• What this exercise asks:
a: In the text on Flavio Pace, who consecrated him as a bishop, and on what date?
b: Turn the paragraph of the Flavio Pace text beginning "Flavio Pace was born in Monza" into a short bulleted list that keeps its main facts.

• Text excerpt:

- Church: Catholic Church
- Appointed: 23 February 2024
- Predecessor: Brian Farrell
- Other post: Titular Archbishop of Dolia (since 2024)
- Previous post: Under-Secretary of the Dicastery for the Eastern Churches (2020–2024)

Orders
- Ordination: 8 June 2002 by Carlo Maria Martini
- Consecration: 4 May 2024 by Mario Delpini

Personal details
- Born: 29 July 1977 (age 49) Monza, Italy
- Alma mater: Pontifical Institute for Arabic and Islamic Studies
- Motto: Fove Precantes Trinitas

= Flavio Pace =

Italian Roman Catholic prelate (born 1977)

Flavio Pace (born 29 July 1977) is an Italian Roman Catholic prelate who has served as Secretary of the Dicastery for Promoting Christian Unity of the Roman Curia since February 2024. He previously served as Under-Secretary of the Dicastery for the Eastern Churches from 2020 to 2024. He holds the personal title of titular archbishop of Dolia.

== Early life and education ==
Flavio Pace was born in Monza in the Archdiocese of Milan. He entered the Archiepiscopal seminary of Milan in 1996. In 2010, he obtained a certificate in Islamic Studies from the Pontifical Institute for Arabic and Islamic Studies in Rome, specializing in interreligious dialogue.

• Given records:

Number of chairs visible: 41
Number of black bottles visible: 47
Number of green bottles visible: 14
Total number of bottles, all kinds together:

---

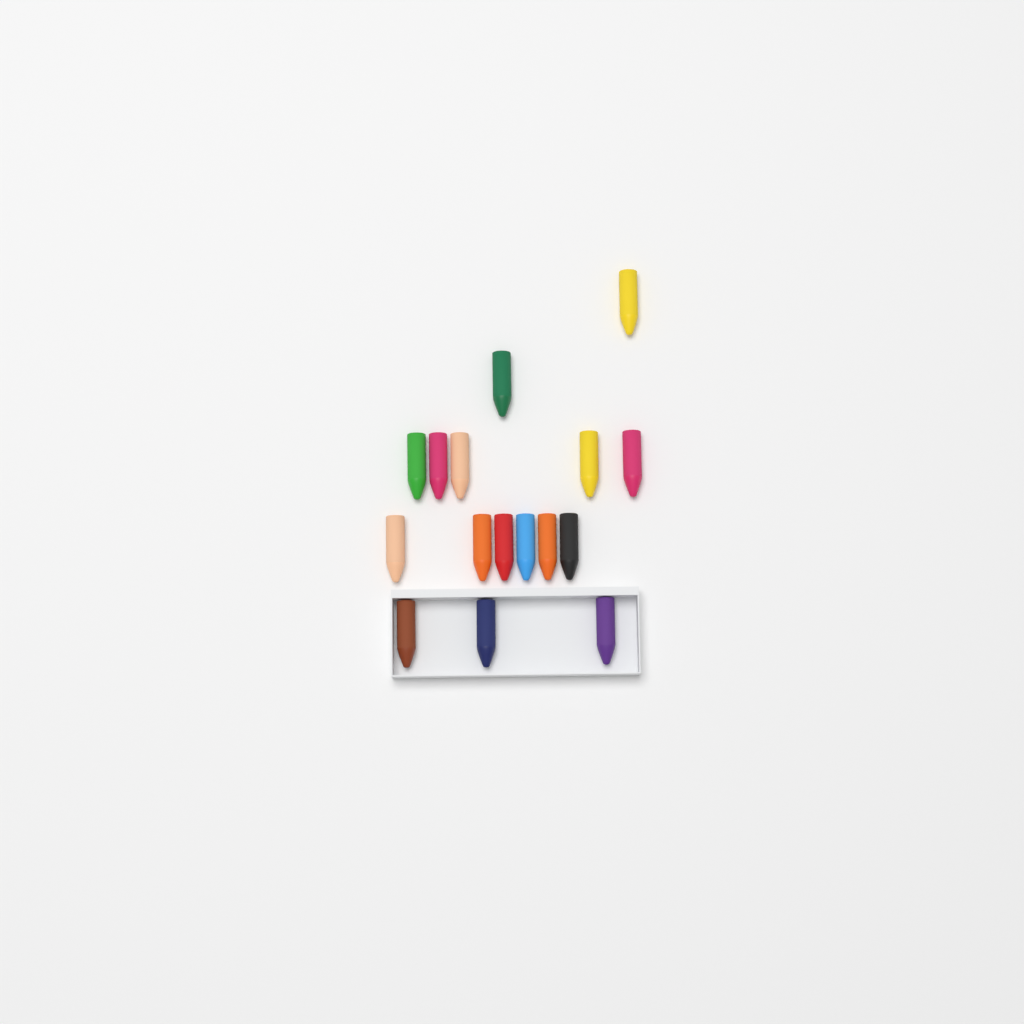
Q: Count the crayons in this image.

• Exercise solutions:
a: Mario Delpini consecrated him on 4 May 2024.

b:
- Born in Monza, in the Archdiocese of Milan
- Entered the Archiepiscopal seminary of Milan in 1996
- Obtained a certificate in Islamic Studies from the Pontifical Institute for Arabic and Islamic Studies in Rome in 2010, specializing in interreligious dialogue